Thirty miles out of El Paso we were astonished to find ourselves on a concrete road in perfect museum condition, on which in dismal file many cars crept city-ward at the discreet pace of fifteen miles an hour. It was the first bit of good road Toby had encountered for days but an uncanny something in the self-restraint of the ElPasans on the only good road in Texas recalled Houston to us. We joined the funereal procession and arrived in the city without official escort.
Mexico in this southwest corner is merged with Texas, making gay its vast grayness with bright spots of color and slouching figures, and suggesting other-world civilization by its Spanish street signs, and the frankness with which the Latin welcomes the world to the details of his daily life. The outskirts of the town were lined with one story ’dobe huts, and even more fragile shelters made of wattled reeds and mud. Forlorn little Mexican cafés, with temperance signs brazening it out above older and more convivial invitations, failed of their purpose; their purple and blue doors were empty as the be-Sundayed crowds swarmed the streets.

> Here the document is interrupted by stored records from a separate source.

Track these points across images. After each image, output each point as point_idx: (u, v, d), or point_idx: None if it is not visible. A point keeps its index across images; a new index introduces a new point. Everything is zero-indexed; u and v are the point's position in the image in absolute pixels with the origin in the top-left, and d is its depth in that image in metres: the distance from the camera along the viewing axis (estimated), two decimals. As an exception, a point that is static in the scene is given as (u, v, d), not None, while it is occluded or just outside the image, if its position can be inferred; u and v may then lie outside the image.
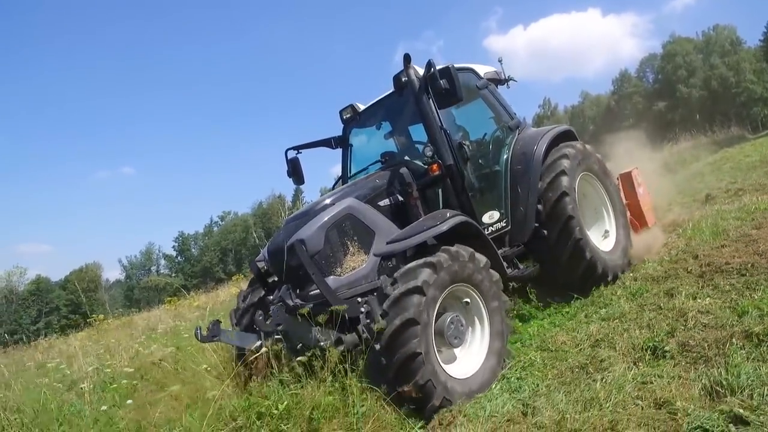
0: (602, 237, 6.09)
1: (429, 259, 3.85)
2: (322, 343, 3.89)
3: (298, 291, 4.48)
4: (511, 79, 6.61)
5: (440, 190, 5.12)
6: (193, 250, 75.88)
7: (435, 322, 3.89)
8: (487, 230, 5.27)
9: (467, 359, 4.17)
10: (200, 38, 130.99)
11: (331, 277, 4.35)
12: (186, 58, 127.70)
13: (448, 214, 4.40)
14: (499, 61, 6.62)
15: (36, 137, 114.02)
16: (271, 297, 4.81)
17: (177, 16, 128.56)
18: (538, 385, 3.73)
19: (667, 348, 3.63)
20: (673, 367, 3.40)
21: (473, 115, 6.15)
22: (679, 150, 21.15)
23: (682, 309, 4.16)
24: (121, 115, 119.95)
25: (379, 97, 5.95)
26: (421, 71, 4.94)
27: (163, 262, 76.82)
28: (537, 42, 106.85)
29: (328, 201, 4.75)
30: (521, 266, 5.45)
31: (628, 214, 6.54)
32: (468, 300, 4.20)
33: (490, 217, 5.43)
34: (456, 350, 4.17)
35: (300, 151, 6.32)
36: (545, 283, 5.70)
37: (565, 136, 6.16)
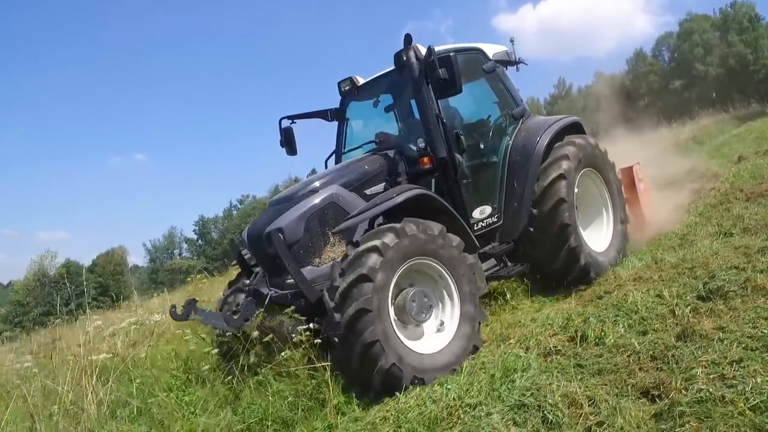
0: (597, 235, 5.90)
1: (373, 242, 3.73)
2: (294, 336, 3.83)
3: (275, 279, 4.40)
4: (521, 62, 6.26)
5: (433, 180, 4.93)
6: (213, 233, 77.07)
7: (395, 300, 3.85)
8: (477, 225, 5.07)
9: (437, 333, 4.10)
10: (212, 23, 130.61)
11: (309, 267, 4.26)
12: (201, 44, 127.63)
13: (404, 189, 4.21)
14: (511, 41, 6.30)
15: (42, 126, 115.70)
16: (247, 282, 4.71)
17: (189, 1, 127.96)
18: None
19: (733, 231, 5.66)
20: (740, 239, 5.29)
21: (478, 99, 5.90)
22: (703, 125, 21.33)
23: (740, 215, 6.20)
24: (130, 103, 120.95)
25: (380, 73, 5.66)
26: (424, 51, 4.68)
27: (185, 245, 78.38)
28: (547, 20, 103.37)
29: (317, 184, 4.60)
30: (509, 264, 5.25)
31: (627, 209, 6.36)
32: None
33: (481, 212, 5.20)
34: (425, 325, 4.08)
35: (294, 121, 6.09)
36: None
37: (572, 129, 5.87)
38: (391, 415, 3.32)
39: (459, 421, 3.08)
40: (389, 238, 3.75)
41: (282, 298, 4.22)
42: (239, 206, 79.12)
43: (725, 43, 54.59)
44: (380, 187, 4.76)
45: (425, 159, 4.73)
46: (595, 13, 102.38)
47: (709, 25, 56.88)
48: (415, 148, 4.96)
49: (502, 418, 2.96)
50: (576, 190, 5.52)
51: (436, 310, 4.14)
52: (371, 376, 3.58)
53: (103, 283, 61.73)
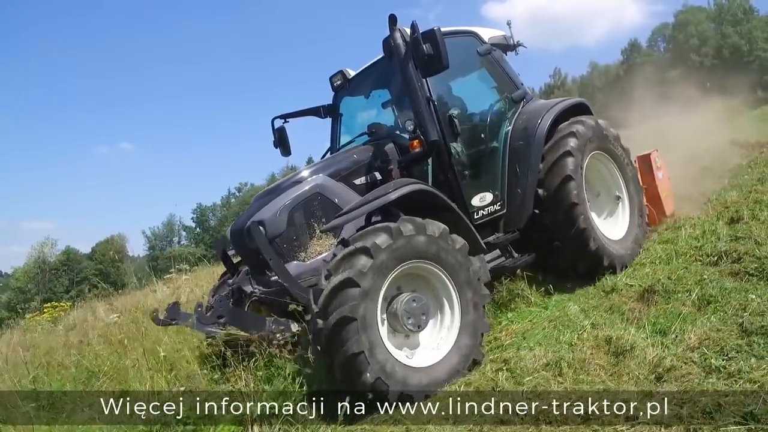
0: (612, 223, 5.47)
1: (363, 243, 3.33)
2: (278, 335, 3.55)
3: (259, 276, 4.07)
4: (520, 45, 5.85)
5: (430, 168, 4.54)
6: (211, 221, 76.99)
7: (388, 307, 3.48)
8: (478, 214, 4.70)
9: (434, 346, 3.66)
10: (204, 8, 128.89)
11: (294, 262, 3.93)
12: (194, 27, 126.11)
13: (402, 183, 3.78)
14: (508, 24, 5.88)
15: (25, 114, 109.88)
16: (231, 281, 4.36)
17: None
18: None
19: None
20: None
21: (475, 84, 5.52)
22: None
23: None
24: (115, 91, 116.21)
25: (370, 63, 5.29)
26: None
27: (184, 233, 78.31)
28: (537, 9, 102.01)
29: (302, 174, 4.26)
30: (515, 254, 4.85)
31: (644, 201, 5.91)
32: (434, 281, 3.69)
33: (482, 199, 4.79)
34: (421, 335, 3.65)
35: (287, 120, 5.75)
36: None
37: (577, 110, 5.42)
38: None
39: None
40: (382, 239, 3.34)
41: (266, 296, 3.95)
42: (238, 194, 78.92)
43: (720, 34, 54.72)
44: (370, 177, 4.44)
45: (415, 142, 4.35)
46: (585, 2, 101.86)
47: (704, 17, 57.00)
48: (406, 135, 4.61)
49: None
50: (584, 171, 5.06)
51: (435, 319, 3.73)
52: (355, 389, 3.25)
53: (103, 270, 61.75)
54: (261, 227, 3.91)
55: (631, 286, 4.46)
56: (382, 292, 3.38)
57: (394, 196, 3.59)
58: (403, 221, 3.50)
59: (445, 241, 3.60)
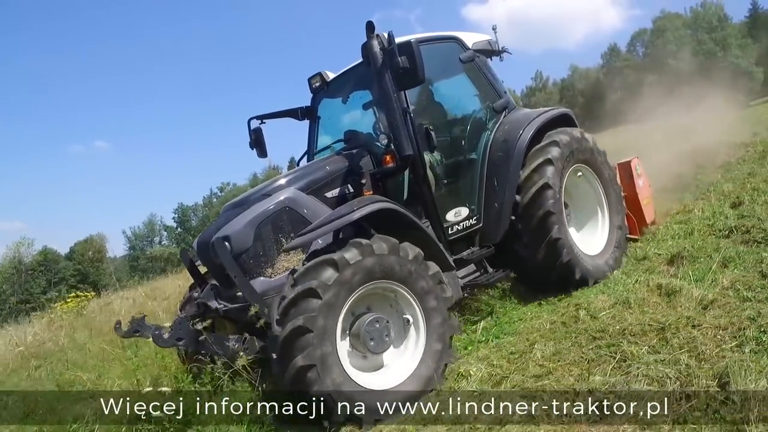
0: (590, 237, 5.34)
1: (331, 256, 3.25)
2: (242, 353, 3.42)
3: (226, 291, 3.96)
4: (505, 51, 5.64)
5: (406, 181, 4.40)
6: (193, 221, 76.06)
7: (352, 327, 3.38)
8: (452, 229, 4.53)
9: (396, 368, 3.52)
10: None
11: (261, 278, 3.81)
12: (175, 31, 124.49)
13: (367, 201, 3.65)
14: (493, 29, 5.66)
15: None
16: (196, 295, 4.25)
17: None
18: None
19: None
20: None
21: (456, 92, 5.30)
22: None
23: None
24: (88, 89, 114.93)
25: (349, 66, 5.09)
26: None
27: (165, 233, 77.24)
28: (517, 12, 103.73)
29: (272, 186, 4.14)
30: (490, 270, 4.71)
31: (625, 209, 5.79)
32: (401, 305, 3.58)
33: (456, 214, 4.62)
34: (385, 355, 3.53)
35: (264, 121, 5.56)
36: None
37: (561, 121, 5.24)
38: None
39: None
40: (351, 254, 3.25)
41: (231, 312, 3.83)
42: (220, 194, 78.16)
43: (696, 40, 56.21)
44: (342, 189, 4.28)
45: (387, 157, 4.19)
46: (565, 5, 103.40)
47: (681, 23, 58.51)
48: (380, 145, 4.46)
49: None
50: (564, 182, 4.94)
51: (399, 342, 3.62)
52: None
53: (82, 271, 60.56)
54: (227, 243, 3.78)
55: (660, 254, 5.13)
56: (345, 308, 3.28)
57: (356, 215, 3.46)
58: (377, 239, 3.41)
59: (417, 265, 3.51)
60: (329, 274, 3.19)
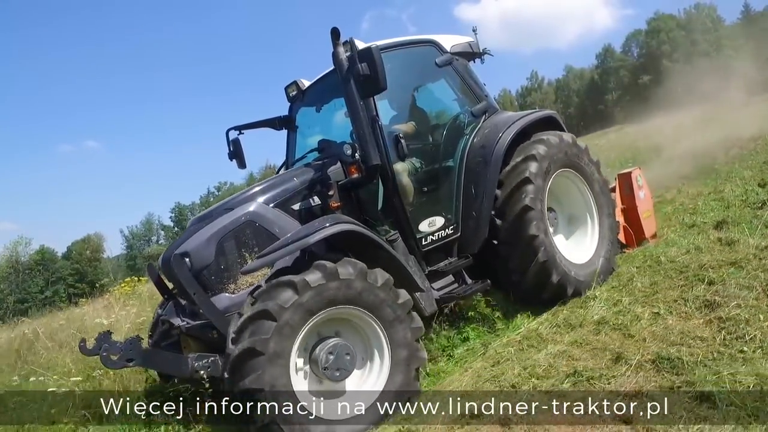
0: (579, 244, 5.11)
1: (291, 278, 3.12)
2: (201, 372, 3.27)
3: (190, 306, 3.82)
4: (486, 53, 5.42)
5: (380, 190, 4.22)
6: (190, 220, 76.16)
7: (312, 352, 3.27)
8: (426, 240, 4.34)
9: (354, 397, 3.34)
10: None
11: (224, 294, 3.69)
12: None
13: (327, 223, 3.45)
14: (474, 30, 5.48)
15: None
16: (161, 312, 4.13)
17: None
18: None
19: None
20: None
21: (434, 97, 5.16)
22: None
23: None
24: (77, 89, 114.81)
25: (323, 74, 4.94)
26: (362, 46, 3.93)
27: (162, 233, 77.14)
28: (509, 12, 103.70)
29: (236, 200, 4.02)
30: (469, 281, 4.56)
31: (622, 221, 5.60)
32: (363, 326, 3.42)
33: (431, 224, 4.42)
34: (347, 383, 3.36)
35: (242, 131, 5.41)
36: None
37: (545, 124, 5.02)
38: None
39: None
40: (314, 277, 3.13)
41: (194, 330, 3.69)
42: (217, 193, 78.05)
43: (690, 41, 56.45)
44: (308, 202, 4.12)
45: (352, 168, 4.03)
46: (557, 5, 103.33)
47: (675, 25, 58.77)
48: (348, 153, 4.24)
49: None
50: (547, 193, 4.73)
51: (360, 369, 3.45)
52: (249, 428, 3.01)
53: (80, 270, 60.26)
54: (186, 259, 3.65)
55: (706, 222, 5.81)
56: (302, 332, 3.13)
57: (313, 240, 3.29)
58: (345, 263, 3.26)
59: (386, 293, 3.35)
60: (287, 296, 3.06)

El Paso has its charms, but to us it was too modern and too large to mean more than a convenient place to sleep, shop and have the car overhauled, and the gumbo of Texas, now caked until it had to be chipped off with a chisel, washed from its surface. “The old lady,” as Toby nick-named the car, was to leave Texas as she had entered it,—with clean skirts. Once more we viewed her gray paint, which we had not seen for many a long day. She seemed to feel the difference from her former draggle-tailed state; she pranced a bit, and lightened by several hundred-weight of mud, shied around corners. We gave her her head as we passed the great smelters on the western edge of the town, whose smoke stacks cloud the rims of the mountains they are attacking, and slowly, slowly eating into. A smooth macadam road led us,—at last!—out of Texas. We were not sorry to leave, hospitably as we had been treated. Ahead lay greatermiracles of nature than Texas could offer, and adventure no less. The great prairie of which in two weeks we had only nibbled one corner was behind us. We were fairly embarked on the main objectives of our journey.